> Task statement
State the number of lines in the records that contain "median", with no other words.

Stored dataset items
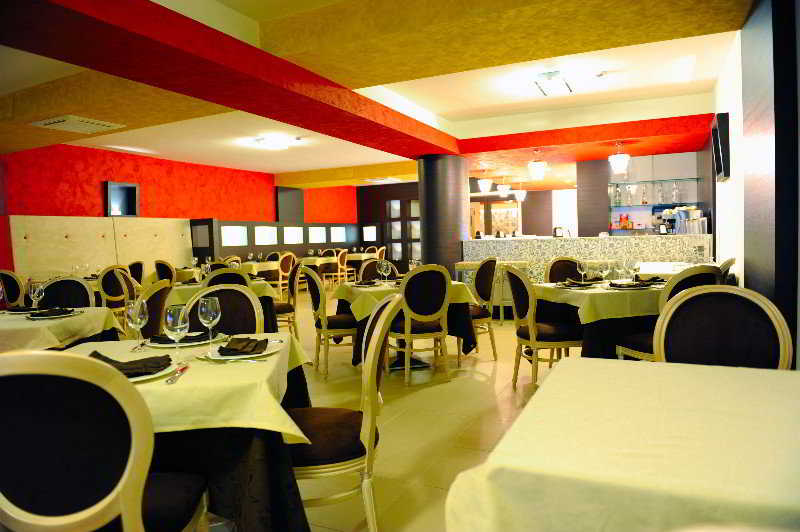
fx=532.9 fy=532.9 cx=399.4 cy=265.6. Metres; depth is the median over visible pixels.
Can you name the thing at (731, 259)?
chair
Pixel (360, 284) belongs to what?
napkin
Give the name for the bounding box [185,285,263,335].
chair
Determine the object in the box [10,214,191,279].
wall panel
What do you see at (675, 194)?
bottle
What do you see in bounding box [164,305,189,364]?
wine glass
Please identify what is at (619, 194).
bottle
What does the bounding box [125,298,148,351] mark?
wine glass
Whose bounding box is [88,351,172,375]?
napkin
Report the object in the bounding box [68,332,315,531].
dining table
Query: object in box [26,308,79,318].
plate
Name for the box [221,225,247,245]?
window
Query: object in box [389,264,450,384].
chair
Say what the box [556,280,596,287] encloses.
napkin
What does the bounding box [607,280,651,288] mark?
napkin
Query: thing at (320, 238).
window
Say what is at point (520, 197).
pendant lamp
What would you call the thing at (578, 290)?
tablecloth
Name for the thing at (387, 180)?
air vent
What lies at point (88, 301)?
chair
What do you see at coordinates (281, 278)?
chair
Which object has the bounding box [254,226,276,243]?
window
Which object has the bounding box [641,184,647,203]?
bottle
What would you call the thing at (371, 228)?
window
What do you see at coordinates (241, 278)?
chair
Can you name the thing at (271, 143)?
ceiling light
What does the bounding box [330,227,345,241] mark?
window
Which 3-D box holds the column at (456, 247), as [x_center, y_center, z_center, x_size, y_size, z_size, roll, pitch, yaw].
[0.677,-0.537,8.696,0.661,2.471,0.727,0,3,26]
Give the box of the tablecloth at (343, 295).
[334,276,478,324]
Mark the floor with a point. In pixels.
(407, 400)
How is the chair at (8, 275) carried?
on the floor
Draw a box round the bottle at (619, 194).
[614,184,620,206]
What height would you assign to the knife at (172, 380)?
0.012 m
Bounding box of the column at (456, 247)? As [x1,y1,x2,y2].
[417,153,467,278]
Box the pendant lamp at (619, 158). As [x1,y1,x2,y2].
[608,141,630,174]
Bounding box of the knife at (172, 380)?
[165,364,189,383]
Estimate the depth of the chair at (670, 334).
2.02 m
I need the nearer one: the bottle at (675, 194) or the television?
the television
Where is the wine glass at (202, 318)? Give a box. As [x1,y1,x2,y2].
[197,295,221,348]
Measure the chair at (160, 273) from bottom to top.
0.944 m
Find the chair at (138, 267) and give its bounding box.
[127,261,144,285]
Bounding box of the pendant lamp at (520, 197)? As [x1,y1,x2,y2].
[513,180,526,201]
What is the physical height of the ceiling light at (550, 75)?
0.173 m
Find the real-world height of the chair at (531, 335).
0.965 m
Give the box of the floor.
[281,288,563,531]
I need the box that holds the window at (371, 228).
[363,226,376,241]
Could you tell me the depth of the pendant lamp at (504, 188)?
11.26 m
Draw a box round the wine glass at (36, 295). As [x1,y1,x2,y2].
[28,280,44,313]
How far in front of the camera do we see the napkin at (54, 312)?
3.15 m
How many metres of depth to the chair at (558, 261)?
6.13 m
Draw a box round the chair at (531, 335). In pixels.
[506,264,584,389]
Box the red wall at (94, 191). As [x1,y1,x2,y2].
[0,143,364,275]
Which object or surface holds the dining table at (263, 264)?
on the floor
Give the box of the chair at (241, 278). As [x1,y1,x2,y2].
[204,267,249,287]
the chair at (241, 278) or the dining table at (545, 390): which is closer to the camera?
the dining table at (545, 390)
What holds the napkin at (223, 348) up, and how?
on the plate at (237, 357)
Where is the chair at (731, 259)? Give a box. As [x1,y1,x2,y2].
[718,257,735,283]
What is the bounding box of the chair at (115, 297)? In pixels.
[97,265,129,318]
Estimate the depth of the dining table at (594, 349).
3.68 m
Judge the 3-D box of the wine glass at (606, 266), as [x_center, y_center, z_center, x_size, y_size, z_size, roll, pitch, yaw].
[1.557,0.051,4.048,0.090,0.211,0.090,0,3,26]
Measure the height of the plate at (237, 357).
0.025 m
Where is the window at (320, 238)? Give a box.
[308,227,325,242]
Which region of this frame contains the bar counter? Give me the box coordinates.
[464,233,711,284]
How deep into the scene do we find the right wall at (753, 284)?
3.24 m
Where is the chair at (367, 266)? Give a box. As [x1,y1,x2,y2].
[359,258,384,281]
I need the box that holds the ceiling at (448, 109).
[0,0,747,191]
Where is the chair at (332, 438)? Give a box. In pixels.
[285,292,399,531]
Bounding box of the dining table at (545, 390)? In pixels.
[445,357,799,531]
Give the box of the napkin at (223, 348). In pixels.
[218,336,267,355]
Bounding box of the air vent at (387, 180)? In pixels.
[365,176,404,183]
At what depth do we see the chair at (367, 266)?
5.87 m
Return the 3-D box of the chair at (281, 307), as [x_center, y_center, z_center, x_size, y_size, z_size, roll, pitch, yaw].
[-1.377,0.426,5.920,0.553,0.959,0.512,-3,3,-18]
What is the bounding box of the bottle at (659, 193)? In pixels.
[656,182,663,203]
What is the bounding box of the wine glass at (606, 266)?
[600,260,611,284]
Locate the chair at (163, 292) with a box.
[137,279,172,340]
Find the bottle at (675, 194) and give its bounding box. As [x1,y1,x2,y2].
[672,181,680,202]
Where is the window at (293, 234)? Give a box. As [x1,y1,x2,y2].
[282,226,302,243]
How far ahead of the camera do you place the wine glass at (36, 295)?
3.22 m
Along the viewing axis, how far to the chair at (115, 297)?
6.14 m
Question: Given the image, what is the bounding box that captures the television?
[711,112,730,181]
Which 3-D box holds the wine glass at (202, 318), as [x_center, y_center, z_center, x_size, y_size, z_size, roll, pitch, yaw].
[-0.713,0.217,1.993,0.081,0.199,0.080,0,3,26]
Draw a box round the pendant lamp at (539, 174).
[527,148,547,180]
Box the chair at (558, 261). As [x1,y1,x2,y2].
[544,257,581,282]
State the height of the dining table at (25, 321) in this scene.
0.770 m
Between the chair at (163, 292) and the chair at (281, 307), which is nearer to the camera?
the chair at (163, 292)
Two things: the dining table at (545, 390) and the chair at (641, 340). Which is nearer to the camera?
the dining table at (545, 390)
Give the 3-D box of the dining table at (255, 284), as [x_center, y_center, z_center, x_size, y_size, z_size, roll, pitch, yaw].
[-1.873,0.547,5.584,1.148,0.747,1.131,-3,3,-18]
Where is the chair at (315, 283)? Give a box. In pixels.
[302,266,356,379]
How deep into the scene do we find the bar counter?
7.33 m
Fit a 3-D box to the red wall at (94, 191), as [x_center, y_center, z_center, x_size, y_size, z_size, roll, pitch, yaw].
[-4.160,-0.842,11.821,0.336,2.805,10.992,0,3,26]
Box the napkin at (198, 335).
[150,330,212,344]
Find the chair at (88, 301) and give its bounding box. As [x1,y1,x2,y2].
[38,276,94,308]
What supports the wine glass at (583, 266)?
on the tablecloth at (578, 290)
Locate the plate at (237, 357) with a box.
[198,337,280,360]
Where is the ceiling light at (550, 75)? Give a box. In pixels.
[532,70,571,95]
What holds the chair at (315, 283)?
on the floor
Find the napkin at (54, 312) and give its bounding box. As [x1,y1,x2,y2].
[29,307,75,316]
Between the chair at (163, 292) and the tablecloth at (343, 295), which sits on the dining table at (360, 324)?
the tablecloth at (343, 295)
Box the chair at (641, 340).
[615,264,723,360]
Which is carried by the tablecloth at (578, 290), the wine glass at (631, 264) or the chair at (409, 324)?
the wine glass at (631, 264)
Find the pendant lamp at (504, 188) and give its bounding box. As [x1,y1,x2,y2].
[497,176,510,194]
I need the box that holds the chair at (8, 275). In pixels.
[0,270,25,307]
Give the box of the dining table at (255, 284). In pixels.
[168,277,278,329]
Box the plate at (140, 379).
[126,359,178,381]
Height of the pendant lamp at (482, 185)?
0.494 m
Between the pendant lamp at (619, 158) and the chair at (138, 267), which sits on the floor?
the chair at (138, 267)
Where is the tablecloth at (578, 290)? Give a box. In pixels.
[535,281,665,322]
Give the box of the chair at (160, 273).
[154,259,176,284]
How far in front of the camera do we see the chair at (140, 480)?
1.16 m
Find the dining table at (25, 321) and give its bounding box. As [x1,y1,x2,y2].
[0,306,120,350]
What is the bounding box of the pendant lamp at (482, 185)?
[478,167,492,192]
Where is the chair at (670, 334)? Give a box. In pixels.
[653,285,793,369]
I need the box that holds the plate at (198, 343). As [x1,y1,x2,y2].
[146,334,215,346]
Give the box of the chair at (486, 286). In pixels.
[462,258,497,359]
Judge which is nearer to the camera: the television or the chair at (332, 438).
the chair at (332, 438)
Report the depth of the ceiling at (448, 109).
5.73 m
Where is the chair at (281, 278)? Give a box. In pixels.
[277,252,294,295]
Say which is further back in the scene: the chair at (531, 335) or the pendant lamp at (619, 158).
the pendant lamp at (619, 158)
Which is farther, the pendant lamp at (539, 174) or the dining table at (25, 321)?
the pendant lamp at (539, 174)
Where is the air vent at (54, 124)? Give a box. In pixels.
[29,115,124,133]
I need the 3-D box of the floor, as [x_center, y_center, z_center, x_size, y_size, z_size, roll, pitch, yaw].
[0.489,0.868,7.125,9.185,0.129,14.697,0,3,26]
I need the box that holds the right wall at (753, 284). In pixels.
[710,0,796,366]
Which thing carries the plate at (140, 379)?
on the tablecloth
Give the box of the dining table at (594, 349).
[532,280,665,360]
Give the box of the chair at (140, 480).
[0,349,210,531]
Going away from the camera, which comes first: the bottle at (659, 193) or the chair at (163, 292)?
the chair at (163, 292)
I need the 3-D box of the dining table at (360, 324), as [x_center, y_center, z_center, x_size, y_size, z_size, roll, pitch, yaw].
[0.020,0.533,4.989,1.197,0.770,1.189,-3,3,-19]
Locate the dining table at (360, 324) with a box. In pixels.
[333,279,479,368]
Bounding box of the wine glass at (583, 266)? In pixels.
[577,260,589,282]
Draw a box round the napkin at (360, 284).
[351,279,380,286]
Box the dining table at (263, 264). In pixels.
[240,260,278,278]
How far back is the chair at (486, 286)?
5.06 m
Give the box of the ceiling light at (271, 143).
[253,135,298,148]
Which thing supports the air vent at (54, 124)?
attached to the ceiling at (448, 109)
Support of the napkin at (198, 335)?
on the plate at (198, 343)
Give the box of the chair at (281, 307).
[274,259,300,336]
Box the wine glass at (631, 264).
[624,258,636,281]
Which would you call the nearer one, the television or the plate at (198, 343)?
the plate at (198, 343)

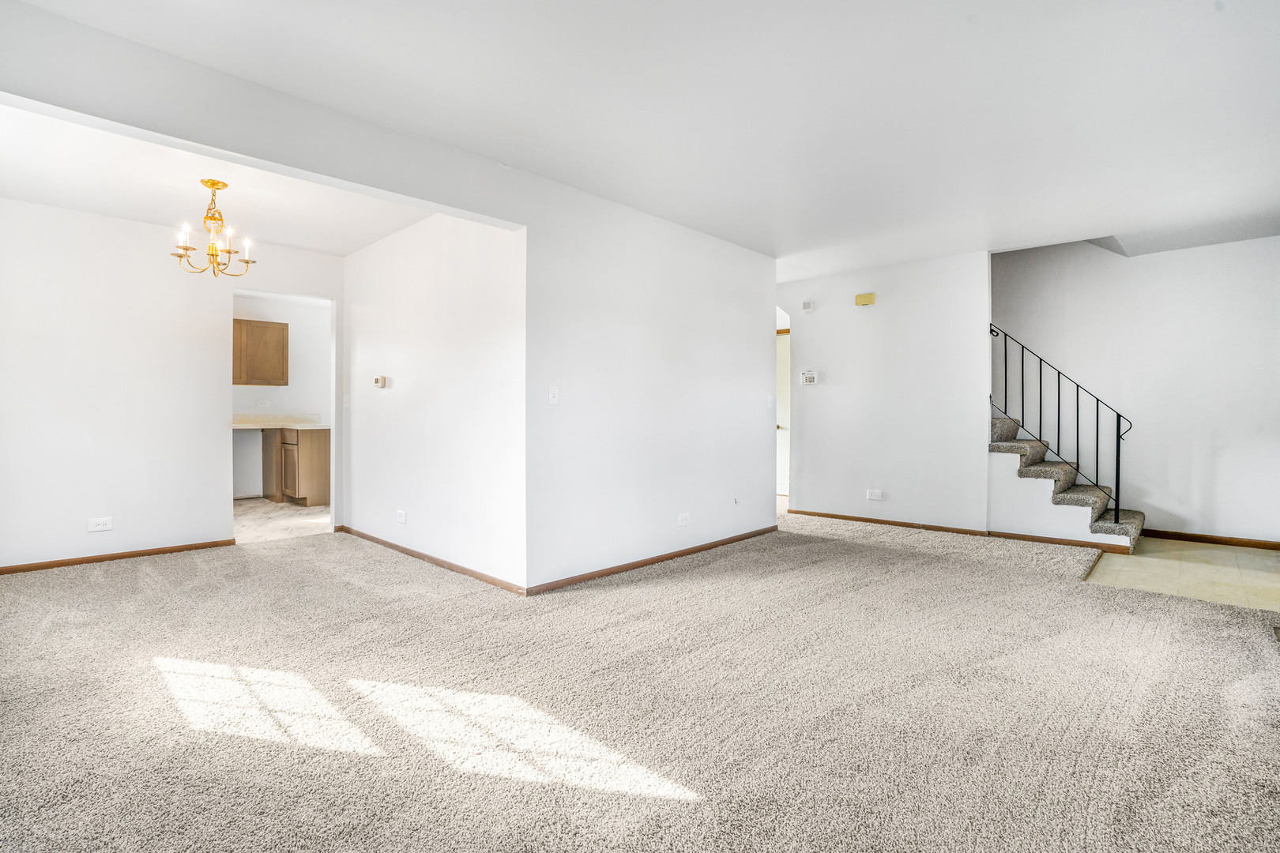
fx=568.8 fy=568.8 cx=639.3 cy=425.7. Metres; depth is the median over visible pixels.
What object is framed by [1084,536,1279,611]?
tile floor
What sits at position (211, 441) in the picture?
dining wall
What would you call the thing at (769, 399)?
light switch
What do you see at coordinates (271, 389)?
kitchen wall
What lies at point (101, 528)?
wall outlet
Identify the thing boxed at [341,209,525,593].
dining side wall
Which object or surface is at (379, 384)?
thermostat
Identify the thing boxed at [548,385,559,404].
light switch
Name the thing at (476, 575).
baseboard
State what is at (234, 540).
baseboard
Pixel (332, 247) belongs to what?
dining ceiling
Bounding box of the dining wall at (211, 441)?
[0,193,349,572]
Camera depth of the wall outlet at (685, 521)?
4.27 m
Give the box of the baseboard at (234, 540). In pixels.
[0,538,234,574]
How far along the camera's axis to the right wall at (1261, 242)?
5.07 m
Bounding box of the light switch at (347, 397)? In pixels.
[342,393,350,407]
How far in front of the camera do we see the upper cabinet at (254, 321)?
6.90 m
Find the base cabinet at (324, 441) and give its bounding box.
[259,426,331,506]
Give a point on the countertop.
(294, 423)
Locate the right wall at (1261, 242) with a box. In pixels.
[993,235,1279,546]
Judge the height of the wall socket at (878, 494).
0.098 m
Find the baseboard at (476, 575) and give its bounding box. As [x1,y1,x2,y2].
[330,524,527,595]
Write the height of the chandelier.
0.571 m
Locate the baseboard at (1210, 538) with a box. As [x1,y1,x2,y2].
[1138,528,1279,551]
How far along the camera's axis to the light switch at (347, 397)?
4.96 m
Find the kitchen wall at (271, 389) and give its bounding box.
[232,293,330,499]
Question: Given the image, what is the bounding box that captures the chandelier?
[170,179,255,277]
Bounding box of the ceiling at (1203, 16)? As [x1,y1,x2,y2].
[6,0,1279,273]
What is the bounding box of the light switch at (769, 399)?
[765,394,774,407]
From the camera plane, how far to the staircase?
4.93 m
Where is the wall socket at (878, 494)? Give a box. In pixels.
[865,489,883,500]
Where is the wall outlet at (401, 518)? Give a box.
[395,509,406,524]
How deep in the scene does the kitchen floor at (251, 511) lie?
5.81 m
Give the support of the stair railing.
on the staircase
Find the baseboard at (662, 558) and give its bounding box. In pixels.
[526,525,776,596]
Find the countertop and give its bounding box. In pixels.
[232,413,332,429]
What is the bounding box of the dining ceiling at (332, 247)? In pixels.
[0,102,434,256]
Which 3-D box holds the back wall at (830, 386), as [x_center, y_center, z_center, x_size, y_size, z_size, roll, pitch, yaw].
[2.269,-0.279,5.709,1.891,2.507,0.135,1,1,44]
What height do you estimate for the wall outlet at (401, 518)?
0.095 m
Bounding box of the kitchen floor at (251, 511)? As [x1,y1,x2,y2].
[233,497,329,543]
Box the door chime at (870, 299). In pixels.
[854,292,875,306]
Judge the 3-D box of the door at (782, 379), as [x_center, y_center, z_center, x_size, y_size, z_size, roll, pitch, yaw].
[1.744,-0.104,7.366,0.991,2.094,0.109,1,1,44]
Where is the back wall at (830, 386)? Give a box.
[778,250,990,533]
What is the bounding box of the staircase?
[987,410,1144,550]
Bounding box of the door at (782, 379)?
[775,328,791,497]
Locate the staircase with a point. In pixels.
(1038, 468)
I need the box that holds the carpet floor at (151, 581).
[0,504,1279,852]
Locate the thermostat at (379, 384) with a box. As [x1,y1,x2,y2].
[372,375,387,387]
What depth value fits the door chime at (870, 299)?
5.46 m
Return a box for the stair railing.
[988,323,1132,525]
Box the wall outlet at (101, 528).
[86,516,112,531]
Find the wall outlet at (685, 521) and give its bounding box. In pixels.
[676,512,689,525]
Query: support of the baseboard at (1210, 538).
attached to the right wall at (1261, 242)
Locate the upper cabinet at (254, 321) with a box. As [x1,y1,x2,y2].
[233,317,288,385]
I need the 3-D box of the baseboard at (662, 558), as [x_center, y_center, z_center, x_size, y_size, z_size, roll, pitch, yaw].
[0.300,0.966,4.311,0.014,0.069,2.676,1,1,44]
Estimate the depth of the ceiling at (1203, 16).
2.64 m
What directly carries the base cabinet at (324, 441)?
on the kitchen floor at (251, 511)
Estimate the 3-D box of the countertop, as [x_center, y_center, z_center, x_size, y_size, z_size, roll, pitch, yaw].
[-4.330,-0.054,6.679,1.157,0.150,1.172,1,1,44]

> Solved exercise
2